**PROMPT**. All lines from the one containing "Powered by Altos" to the end of the data below are to be returned exactly, both ends included, with nothing added.

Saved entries

- Opening Delimiter -

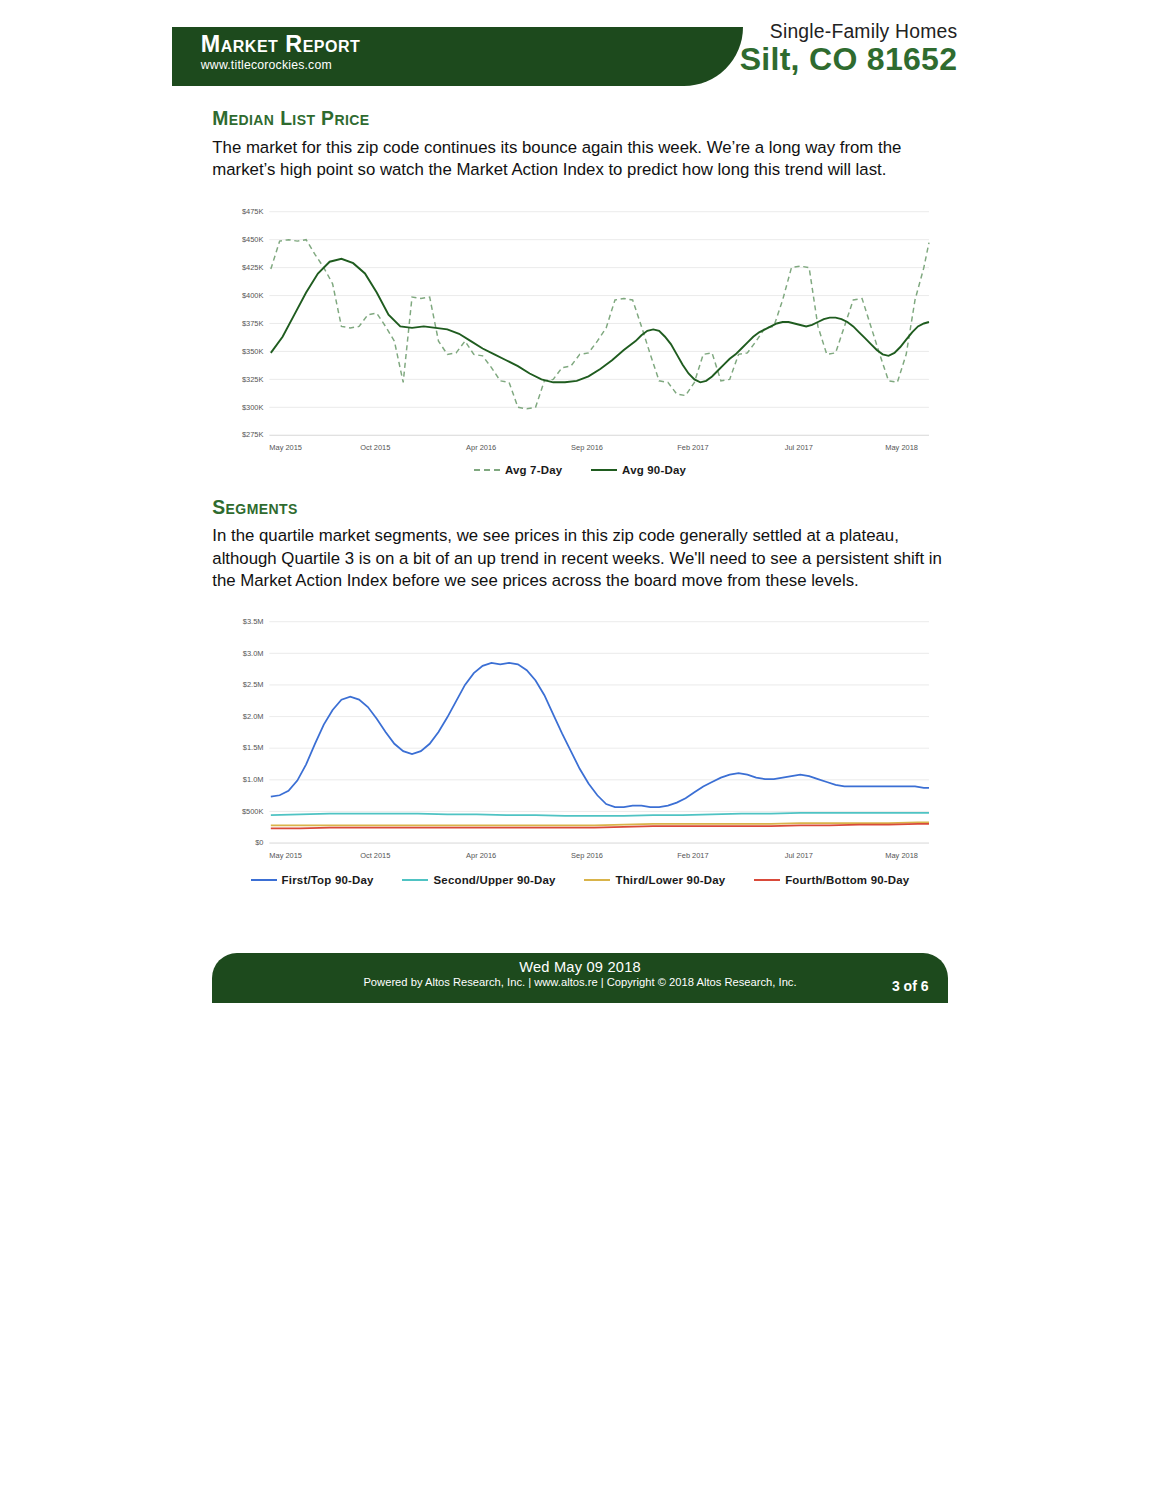Market Report
www.titlecorockies.com
Single-Family Homes
Silt, CO 81652
Median List Price
The market for this zip code continues its bounce again this week. We’re a long way from the market’s high point so watch the Market Action Index to predict how long this trend will last.
$475K $450K $425K $400K $375K $350K $325K $300K $275K May 2015 Oct 2015 Apr 2016 Sep 2016 Feb 2017 Jul 2017 May 2018
Avg 7-Day
Avg 90-Day
Segments
In the quartile market segments, we see prices in this zip code generally settled at a plateau, although Quartile 3 is on a bit of an up trend in recent weeks. We'll need to see a persistent shift in the Market Action Index before we see prices across the board move from these levels.
$3.5M $3.0M $2.5M $2.0M $1.5M $1.0M $500K $0 May 2015 Oct 2015 Apr 2016 Sep 2016 Feb 2017 Jul 2017 May 2018
First/Top 90-Day
Second/Upper 90-Day
Third/Lower 90-Day
Fourth/Bottom 90-Day
Wed May 09 2018
Powered by Altos Research, Inc. | www.altos.re | Copyright © 2018 Altos Research, Inc.
3 of 6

- Closing Delimiter -

**ANSWER BOX**.
Powered by Altos Research, Inc. | www.altos.re | Copyright © 2018 Altos Research, Inc.
3 of 6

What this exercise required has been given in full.